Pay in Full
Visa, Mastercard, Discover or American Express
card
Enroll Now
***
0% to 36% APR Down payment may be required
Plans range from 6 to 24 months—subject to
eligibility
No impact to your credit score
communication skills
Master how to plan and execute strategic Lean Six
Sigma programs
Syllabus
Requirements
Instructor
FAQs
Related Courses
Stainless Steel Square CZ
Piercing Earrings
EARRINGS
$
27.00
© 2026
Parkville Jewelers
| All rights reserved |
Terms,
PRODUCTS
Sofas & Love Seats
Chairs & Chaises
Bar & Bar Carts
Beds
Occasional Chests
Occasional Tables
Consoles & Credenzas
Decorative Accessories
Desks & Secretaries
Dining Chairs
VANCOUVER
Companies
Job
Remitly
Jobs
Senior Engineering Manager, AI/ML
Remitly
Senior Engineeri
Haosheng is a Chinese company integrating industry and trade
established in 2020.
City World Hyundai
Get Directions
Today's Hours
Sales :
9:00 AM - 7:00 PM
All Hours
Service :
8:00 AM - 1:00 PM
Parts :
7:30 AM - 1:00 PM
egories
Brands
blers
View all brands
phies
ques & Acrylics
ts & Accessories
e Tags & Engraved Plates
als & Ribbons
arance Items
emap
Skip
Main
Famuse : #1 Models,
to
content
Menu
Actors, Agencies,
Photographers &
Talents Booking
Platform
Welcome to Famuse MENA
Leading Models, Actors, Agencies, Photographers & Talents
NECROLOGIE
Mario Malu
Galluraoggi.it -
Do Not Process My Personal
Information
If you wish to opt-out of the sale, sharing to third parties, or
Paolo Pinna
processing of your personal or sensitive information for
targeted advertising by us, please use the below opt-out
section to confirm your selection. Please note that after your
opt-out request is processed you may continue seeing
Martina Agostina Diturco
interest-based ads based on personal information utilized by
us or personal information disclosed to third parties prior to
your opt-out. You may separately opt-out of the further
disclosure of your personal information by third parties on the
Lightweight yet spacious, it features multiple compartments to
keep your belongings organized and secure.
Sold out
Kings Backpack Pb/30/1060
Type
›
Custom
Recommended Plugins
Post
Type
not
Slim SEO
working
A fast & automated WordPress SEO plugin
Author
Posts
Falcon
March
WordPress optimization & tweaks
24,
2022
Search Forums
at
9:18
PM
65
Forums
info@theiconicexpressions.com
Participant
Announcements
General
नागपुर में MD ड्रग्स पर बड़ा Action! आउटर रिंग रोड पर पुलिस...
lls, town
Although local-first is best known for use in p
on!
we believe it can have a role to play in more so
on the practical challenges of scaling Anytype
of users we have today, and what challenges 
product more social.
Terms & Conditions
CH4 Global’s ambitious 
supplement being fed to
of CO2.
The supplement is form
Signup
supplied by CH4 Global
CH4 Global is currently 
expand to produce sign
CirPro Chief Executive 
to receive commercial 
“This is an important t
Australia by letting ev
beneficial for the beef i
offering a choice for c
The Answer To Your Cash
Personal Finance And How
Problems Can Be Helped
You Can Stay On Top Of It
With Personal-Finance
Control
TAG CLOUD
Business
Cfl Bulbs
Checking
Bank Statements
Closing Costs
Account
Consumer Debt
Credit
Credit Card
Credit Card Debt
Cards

What you have to do: Output all of the entries, exactly as they are written.

Output of the task:
Pay in Full
Visa, Mastercard, Discover or American Express
card
Enroll Now
***
0% to 36% APR Down payment may be required
Plans range from 6 to 24 months—subject to
eligibility
No impact to your credit score
communication skills
Master how to plan and execute strategic Lean Six
Sigma programs
Syllabus
Requirements
Instructor
FAQs
Related Courses
Stainless Steel Square CZ
Piercing Earrings
EARRINGS
$
27.00
© 2026
Parkville Jewelers
| All rights reserved |
Terms,
PRODUCTS
Sofas & Love Seats
Chairs & Chaises
Bar & Bar Carts
Beds
Occasional Chests
Occasional Tables
Consoles & Credenzas
Decorative Accessories
Desks & Secretaries
Dining Chairs
VANCOUVER
Companies
Job
Remitly
Jobs
Senior Engineering Manager, AI/ML
Remitly
Senior Engineeri
Haosheng is a Chinese company integrating industry and trade
established in 2020.
City World Hyundai
Get Directions
Today's Hours
Sales :
9:00 AM - 7:00 PM
All Hours
Service :
8:00 AM - 1:00 PM
Parts :
7:30 AM - 1:00 PM
egories
Brands
blers
View all brands
phies
ques & Acrylics
ts & Accessories
e Tags & Engraved Plates
als & Ribbons
arance Items
emap
Skip
Main
Famuse : #1 Models,
to
content
Menu
Actors, Agencies,
Photographers &
Talents Booking
Platform
Welcome to Famuse MENA
Leading Models, Actors, Agencies, Photographers & Talents
NECROLOGIE
Mario Malu
Galluraoggi.it -
Do Not Process My Personal
Information
If you wish to opt-out of the sale, sharing to third parties, or
Paolo Pinna
processing of your personal or sensitive information for
targeted advertising by us, please use the below opt-out
section to confirm your selection. Please note that after your
opt-out request is processed you may continue seeing
Martina Agostina Diturco
interest-based ads based on personal information utilized by
us or personal information disclosed to third parties prior to
your opt-out. You may separately opt-out of the further
disclosure of your personal information by third parties on the
Lightweight yet spacious, it features multiple compartments to
keep your belongings organized and secure.
Sold out
Kings Backpack Pb/30/1060
Type
›
Custom
Recommended Plugins
Post
Type
not
Slim SEO
working
A fast & automated WordPress SEO plugin
Author
Posts
Falcon
March
WordPress optimization & tweaks
24,
2022
Search Forums
at
9:18
PM
65
Forums
info@theiconicexpressions.com
Participant
Announcements
General
नागपुर में MD ड्रग्स पर बड़ा Action! आउटर रिंग रोड पर पुलिस...
lls, town
Although local-first is best known for use in p
on!
we believe it can have a role to play in more so
on the practical challenges of scaling Anytype
of users we have today, and what challenges 
product more social.
Terms & Conditions
CH4 Global’s ambitious 
supplement being fed to
of CO2.
The supplement is form
Signup
supplied by CH4 Global
CH4 Global is currently 
expand to produce sign
CirPro Chief Executive 
to receive commercial 
“This is an important t
Australia by letting ev
beneficial for the beef i
offering a choice for c
The Answer To Your Cash
Personal Finance And How
Problems Can Be Helped
You Can Stay On Top Of It
With Personal-Finance
Control
TAG CLOUD
Business
Cfl Bulbs
Checking
Bank Statements
Closing Costs
Account
Consumer Debt
Credit
Credit Card
Credit Card Debt
Cards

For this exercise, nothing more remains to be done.